The life expectancy of people is increasing, therefore more professional caregivers are required to take care of the elderly. This results in more expensive health care. A desire for assistive technologies in health care is therefore growing to provide the caregivers to work in a more efficient way. Such assistive technologies are researched and developed at the robotics lab of Eindhoven University of Technology (TU/e) in the form of service robots.
An example of such a service robot is the Autonomous Mate for IntelliGent Operations (AMIGO) robot developed at the robotics lab of the TU/e. A picture of this robot can be seen in the figure below. It is a mobile robot with two arms. It could use its arms, for example, to pick up a drink for a patient and then hand it to the patient.
Research efforts are made to combine these robots with intelligent environments. An example of this is the research project described in my thesis. The idea is to have several service robots in an environment, such as a health care institution, and to have them controlled by a central control system. Therefore, a ubiquitous robotic framework for multi-robot planning and control is proposed. This framework integrates with existing design efforts of the open-source robotics community. The main focus of my research project is on the planning module of the proposed system.
For such a multi-robot control system, a planning module is needed to provide for flexibility. The system needs to be flexible so that it can be used in various different environments and with different types of robots. This planning module handles the planning and scheduling of multiple tasks for the robots in an intelligent way. Therefore, the field of automated planning for robotic systems is analyzed first in my thesis. This is followed by a literature study on subjects ranging from automated planning, to Semantic Web and robotic technologies, such that all fields of ubiquitous robotics are covered. Based on the analysis and the literature study requirements are formed for the system. These requirements are then used to create the design of the framework. Furthermore, a prototype of the framework is implemented and experiments are performed with this prototype. The results of these experiments are evaluated. The thesis also includes a comparison between the proposed system and other similar planning systems as part of the discussion after the evaluation.

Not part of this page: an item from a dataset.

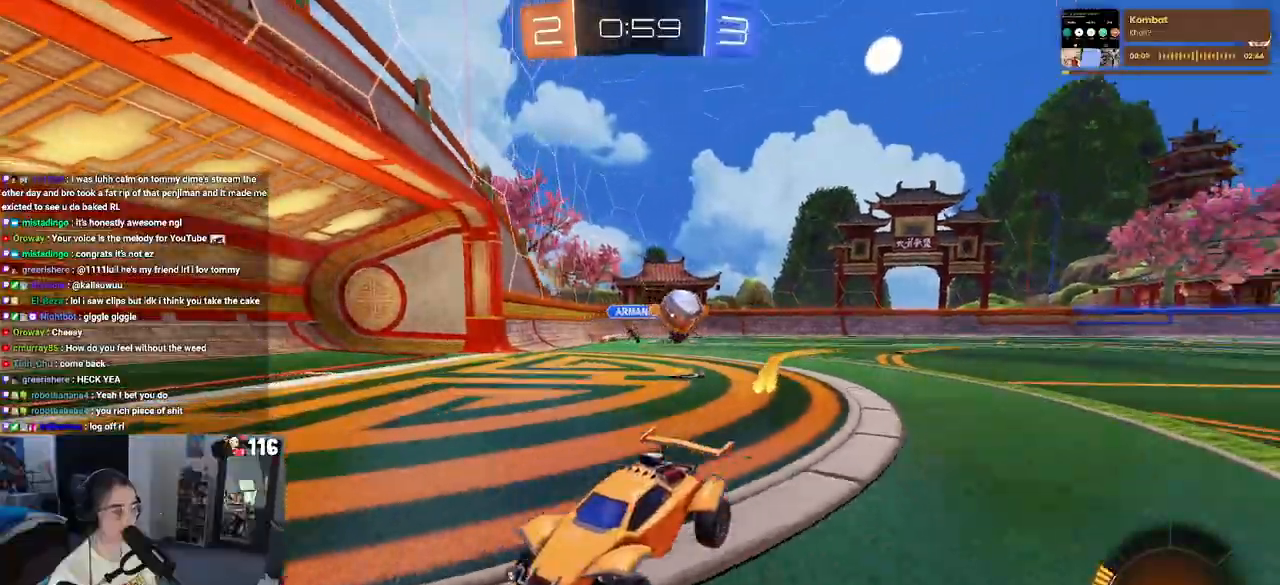
{"buttons": ["R2"], "left_stick": "left", "right_stick": "center", "events": [[33, "SQUARE", "down"], [233, "SQUARE", "up"]]}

The design of the framework includes technologies such as Robot Operating System (ROS), Semantic Web Ontology languages (OWL and OWL-S), RoboEarth Cloud Engine (Rapyuta), and MIndiGolog, as they are innovative, provide genericness and integrate well with each other. MIndiGolog is a high-level agent programming language for multi-agent systems, and is based on situation calculus, a logic formalism designed for representing and reasoning about dynamic domains. MIndiGolog can reason over world states and transitions between states. In the proposed system, robots are also required to have a robot-type description available, which describes the specific robot capabilities of each connected robot, so that the planner can select the right robot for specific tasks. The planner searches for plans to accomplish user-given tasks.
The programming languages Python and Prolog are used to implement the prototype of the framework. PySWIP is used to query Prolog rules in Python. The prototype includes an executive layer, a planning layer and an ontology layer. The figure below displays these three layers. My thesis focuses on the planning layer.
Several qualitative tests and an experiment with real robots are performed with the implemented prototype. The tests are performed to validate the functionality of the planning module of the system. The experiment describes a use case in which robots need to help with a cocktail party. In this use case, the robots need to take orders from guests, bring drinks to the guests, find empty drinks, and clean up empty glasses. The performed experiment however only includes the subtask of detecting empty drinks, due to limited time and resources. The robots need to navigate to the location where they expect empty drinks to be found and then perceive the empty drink.
The picture below shows the experiment. As can be seen, two service robots stand in the middle of a room. The robots need to drive to a location where they expect empty drinks to be found and then perceive this drink. The planning module needs to select the closest robot to go to the closest drink. A video of the experiment is available online.
The results of both the tests and the experiment are successful, as the tests performed as expected and the robots navigated to the nearest location where they expect empty drinks to be found in the experiment. There were however some performance issues with the communication interface of the system, including latency and bandwidth issues. Based on the results, the proposed framework is evaluated as a feasible approach to a ubiquitous robotic system for multi-robot planning and control.